The end-to-end journey of a new website launch, each dot represents a signal of confusion, a problem or an issue raised along the timeline. Highlighting the opportunities to improve handoffs between teams
Resolving bottlenecks affecting software releases — each dot is an event, its size determined by a metric which calculates the addressable wait time. The large dots are events driving the critical path.

Lastly — don’t remove data, anonymise it

Some organisations are comfortable sharing data in return for the benefit it can yield, others are not. At ConnectedCompany, pragmatism is definitely a critical component of what we do and how we generate results.

Global organisations will often use the same tools everywhere, but will only want to analyse a particular region or section of the business. As a result, they will only commission data for a specific subset. Likewise permissions and policies may differ across geographies (e.g. CCPA, GDPR) rendering certain individuals ‘out of scope’ until we have their explicit permission.
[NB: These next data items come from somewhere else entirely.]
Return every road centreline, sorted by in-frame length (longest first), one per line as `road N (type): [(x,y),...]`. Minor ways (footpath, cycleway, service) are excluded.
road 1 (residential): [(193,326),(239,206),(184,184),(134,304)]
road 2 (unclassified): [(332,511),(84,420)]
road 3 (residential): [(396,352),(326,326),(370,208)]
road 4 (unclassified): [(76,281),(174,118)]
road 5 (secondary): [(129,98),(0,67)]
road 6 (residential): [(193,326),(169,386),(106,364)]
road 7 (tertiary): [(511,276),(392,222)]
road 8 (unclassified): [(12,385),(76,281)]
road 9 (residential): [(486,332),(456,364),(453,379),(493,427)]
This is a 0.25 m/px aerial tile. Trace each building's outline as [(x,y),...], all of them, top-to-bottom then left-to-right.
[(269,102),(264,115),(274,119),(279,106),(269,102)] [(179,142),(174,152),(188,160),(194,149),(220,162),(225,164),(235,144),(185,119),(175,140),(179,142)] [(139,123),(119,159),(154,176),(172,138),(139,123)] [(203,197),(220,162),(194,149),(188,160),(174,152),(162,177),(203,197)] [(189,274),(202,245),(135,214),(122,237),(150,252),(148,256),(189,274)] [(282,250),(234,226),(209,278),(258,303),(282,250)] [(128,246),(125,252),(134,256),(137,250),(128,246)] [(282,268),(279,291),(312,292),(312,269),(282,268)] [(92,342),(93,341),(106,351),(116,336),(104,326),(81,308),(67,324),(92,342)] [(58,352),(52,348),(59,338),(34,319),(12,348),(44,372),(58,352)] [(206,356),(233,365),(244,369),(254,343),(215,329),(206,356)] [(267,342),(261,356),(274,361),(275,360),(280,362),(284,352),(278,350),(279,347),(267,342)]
However, because insights are derived from the network as a whole, every node is valuable. It is always better to show the existence of nodes and not to remove them from the dataset. For example, we commonly anonymise names/usernames and strip away all associated PII data during data ingest — replacing them with a pseudonym and therefore preserving the true structure of the network.

In practice, the output results in ‘backgrounding’ or greying out out of scope nodes. Maintaining the integrity of the analysis

Final thoughts

We’ve found that the most impactful way to work with activity data is in close collaboration with teams in pursuit of a collective goal or a target outcome. The human input is essential. Without the context to guide investigations, you’ll just be another person with data.

The good news is, the breadth of techniques described above means you’ll always be able to accelerate or assist a key decision, regardless of which team or department it originated from.

The work-graph is a powerful asset because of its versatility, and has huge potential to help everyone build a better work place for themselves and others.